## [Task goal]
The records below are to be reproduced exactly, and no picture should appear in the copy.

## [Dataset entries]
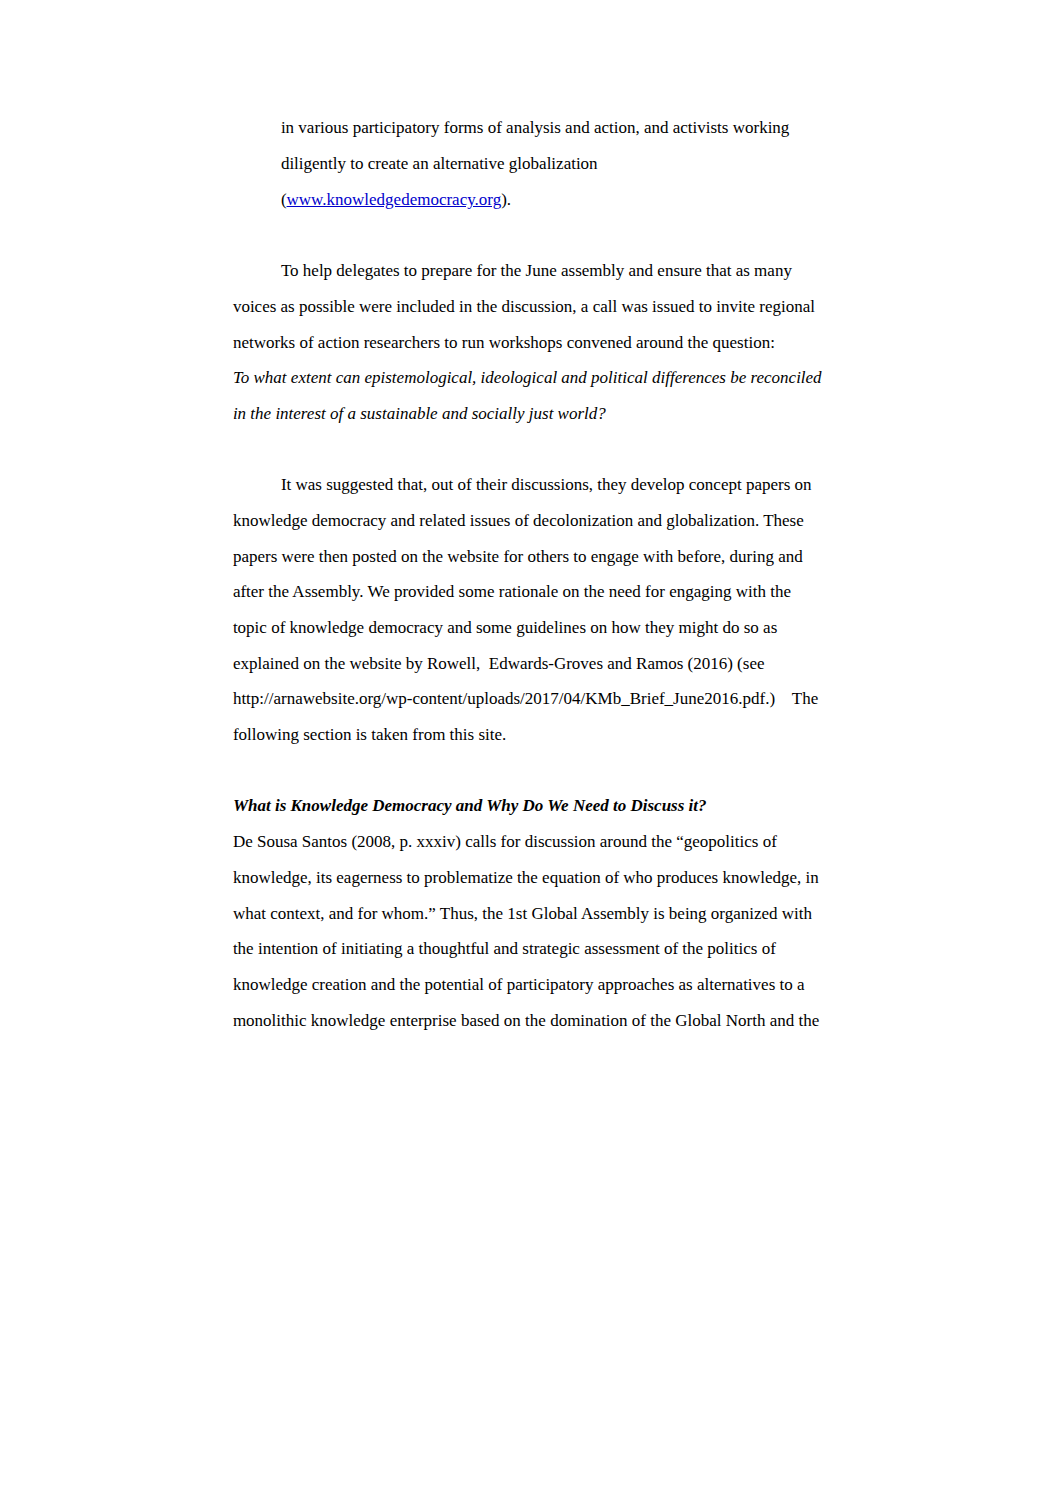in various participatory forms of analysis and action, and activists working diligently to create an alternative globalization (www.knowledgedemocracy.org).
To help delegates to prepare for the June assembly and ensure that as many voices as possible were included in the discussion, a call was issued to invite regional networks of action researchers to run workshops convened around the question:
To what extent can epistemological, ideological and political differences be reconciled in the interest of a sustainable and socially just world?
It was suggested that, out of their discussions, they develop concept papers on knowledge democracy and related issues of decolonization and globalization. These papers were then posted on the website for others to engage with before, during and after the Assembly. We provided some rationale on the need for engaging with the topic of knowledge democracy and some guidelines on how they might do so as explained on the website by Rowell, Edwards-Groves and Ramos (2016) (see http://arnawebsite.org/wp-content/uploads/2017/04/KMb_Brief_June2016.pdf.) The following section is taken from this site.
What is Knowledge Democracy and Why Do We Need to Discuss it?
De Sousa Santos (2008, p. xxxiv) calls for discussion around the “geopolitics of knowledge, its eagerness to problematize the equation of who produces knowledge, in what context, and for whom.” Thus, the 1st Global Assembly is being organized with the intention of initiating a thoughtful and strategic assessment of the politics of knowledge creation and the potential of participatory approaches as alternatives to a monolithic knowledge enterprise based on the domination of the Global North and the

## [Response to the exercise]
in various participatory forms of analysis and action, and activists working diligently to create an alternative globalization (www.knowledgedemocracy.org).
To help delegates to prepare for the June assembly and ensure that as many voices as possible were included in the discussion, a call was issued to invite regional networks of action researchers to run workshops convened around the question:
To what extent can epistemological, ideological and political differences be reconciled in the interest of a sustainable and socially just world?
It was suggested that, out of their discussions, they develop concept papers on knowledge democracy and related issues of decolonization and globalization. These papers were then posted on the website for others to engage with before, during and after the Assembly. We provided some rationale on the need for engaging with the topic of knowledge democracy and some guidelines on how they might do so as explained on the website by Rowell, Edwards-Groves and Ramos (2016) (see http://arnawebsite.org/wp-content/uploads/2017/04/KMb_Brief_June2016.pdf.) The following section is taken from this site.
What is Knowledge Democracy and Why Do We Need to Discuss it?
De Sousa Santos (2008, p. xxxiv) calls for discussion around the “geopolitics of knowledge, its eagerness to problematize the equation of who produces knowledge, in what context, and for whom.” Thus, the 1st Global Assembly is being organized with the intention of initiating a thoughtful and strategic assessment of the politics of knowledge creation and the potential of participatory approaches as alternatives to a monolithic knowledge enterprise based on the domination of the Global North and the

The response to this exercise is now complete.